Well, for UK-based celebrity hairstylist Dar, luxury is “to look good everyday of your life. And this is very much evident when people fly to London for haircuts.”

Akcelina Cvijetic, England-based wellness expert, said that good health is the only luxury one should have. “When your outer world seems less chaotic, you live a luxurious and healthier lifestyle. Today, we have forgotten the art of what it means to be a human being. Stress and anxiety have become our greatest friends. Hence, I would like to point out that mindfulness is important rather than becoming manic,” she said and demonstrated it by saying one thing — ‘I have to do this work’ — in two different tones — one, hurriedly with anxiety and tension and two, in a slower pace with a bit more satisfaction and calmness in her voice. She showcased the difference between working with anxiety and working with a calm and peaceful mind which impact our level of productivity. Pointing towards morning hours, she said that they are a golden period for human beings and could be one of the greatest luxury anyone can afford.

Cultural tourism

At the second session, panellists discussed why are we as a nation presenting to the world through our cultural tourism, the charm of local communities, traditions, folklore, arts, spaces and our values.
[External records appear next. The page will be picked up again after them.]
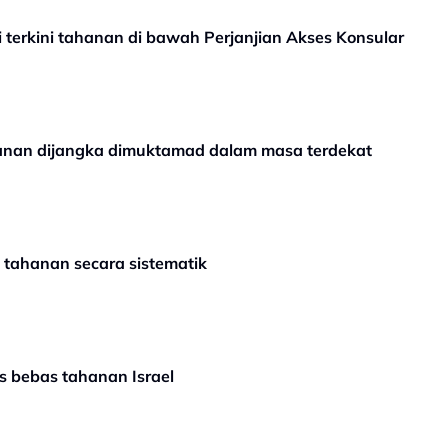
i terkini tahanan di bawah Perjanjian Akses Konsular
nan dijangka dimuktamad dalam masa terdekat
k tahanan secara sistematik
as bebas tahanan Israel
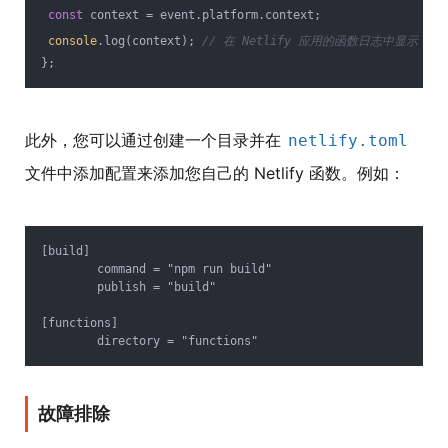
const
 context = event.platform.context;
console
.log(context); 
// 在 Netlify 应用的函数日志中显示
};
此外，您可以通过创建一个目录并在
netlify.toml
文件中添加配置来添加您自己的 Netlify 函数。例如：
[build]

	command = "npm run build"

	publish = "build"

[functions]

故障排除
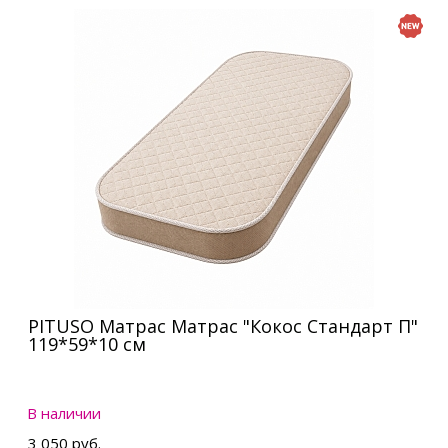
PITUSO Матрас Матрас "Кокос Стандарт П"
119*59*10 см
В наличии
3 050 руб.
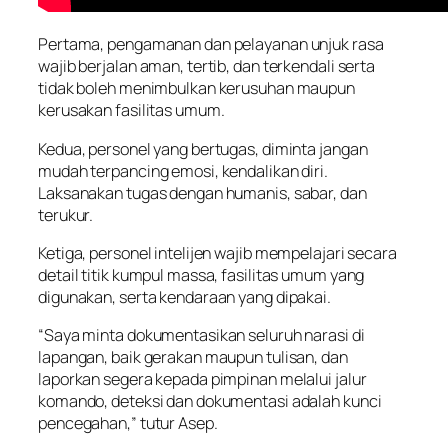
Pertama, pengamanan dan pelayanan unjuk rasa
wajib berjalan aman, tertib, dan terkendali serta
tidak boleh menimbulkan kerusuhan maupun
kerusakan fasilitas umum.
Kedua, personel yang bertugas, diminta jangan
mudah terpancing emosi, kendalikan diri.
Laksanakan tugas dengan humanis, sabar, dan
terukur.
Ketiga, personel intelijen wajib mempelajari secara
detail titik kumpul massa, fasilitas umum yang
digunakan, serta kendaraan yang dipakai.
“Saya minta dokumentasikan seluruh narasi di
lapangan, baik gerakan maupun tulisan, dan
laporkan segera kepada pimpinan melalui jalur
komando, deteksi dan dokumentasi adalah kunci
pencegahan,” tutur Asep.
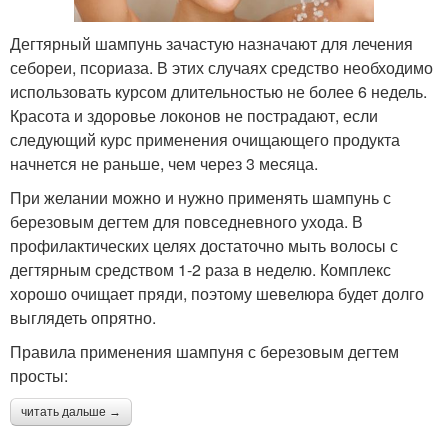
Дегтярный шампунь зачастую назначают для лечения
себореи, псориаза. В этих случаях средство необходимо
использовать курсом длительностью не более 6 недель.
Красота и здоровье локонов не пострадают, если
следующий курс применения очищающего продукта
начнется не раньше, чем через 3 месяца.
При желании можно и нужно применять шампунь с
березовым дегтем для повседневного ухода. В
профилактических целях достаточно мыть волосы с
дегтярным средством 1-2 раза в неделю. Комплекс
хорошо очищает пряди, поэтому шевелюра будет долго
выглядеть опрятно.
Правила применения шампуня с березовым дегтем
просты:
читать дальше →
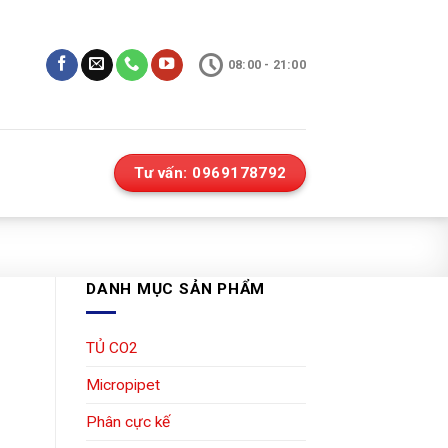
08:00 - 21:00
Tư vấn: 0969178792
DANH MỤC SẢN PHẨM
TỦ CO2
Micropipet
Phân cực kế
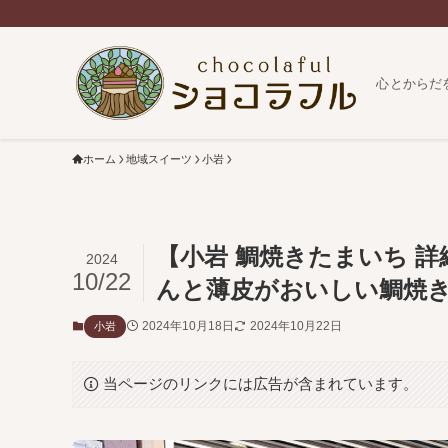
心とからだ
ホーム
地域スイーツ
小岩
【小岩 鯛焼きたまいち 
2024
10/22
んと薄皮がおいしい鯛焼
2024年10月18日
2024年10月22日
小岩
当ページのリンクには広告が含まれています。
Speaking at the session,Vijai Vardhan, additional chief secretary, Department of Tourism, Government of Haryana, pointed towards how tourism is yet another factor that determines the quality of luxury that we, as a country, can offer. “I was surprised to see a huge man-made pond in Kurukshetra, which is known as the Brahmasarovar — unknown and undiscovered. It is a huge area where many saints and sages from various parts of the country come and live. You will be surprised to know how these people, who do not come from the upper echeleons of society, reside there for days and months. They never live in any hotels or resorts, but prefer the ashrams where they prepare their own food and survive on their own,” he said and added that a few kilometres near Kurukshetra, there is also the Geeta Updesh Sthal, where Lord Krishna gave the sermon in Mahabharata. “Even that has never been promoted as a tourist destination. There is a light and music show that takes place at the sight, depicting an episode from the epic too,” said he as he pointed out a few other monuments and heritage sites in the state which have not yet been completely explored.

So now the challenge for the Haryana Government, Vardhan pointed out, was about how to promote such spots, making them a brand and opening for the people.

Lal Tyabji added that today, people no longer want to look at dead monuments, the walls of which are stained with people’s names or paan splotches. “They want to see the live country and that is where the tangity of arts and craft comes in. Encouraging them to look at such monuments is itself making them in the light of luxury. Tourism could be one thing that can make the Brand India big,” she said and added that luxury is no longer the preserve of the royals but have much more to it today, when even the usual public can have it.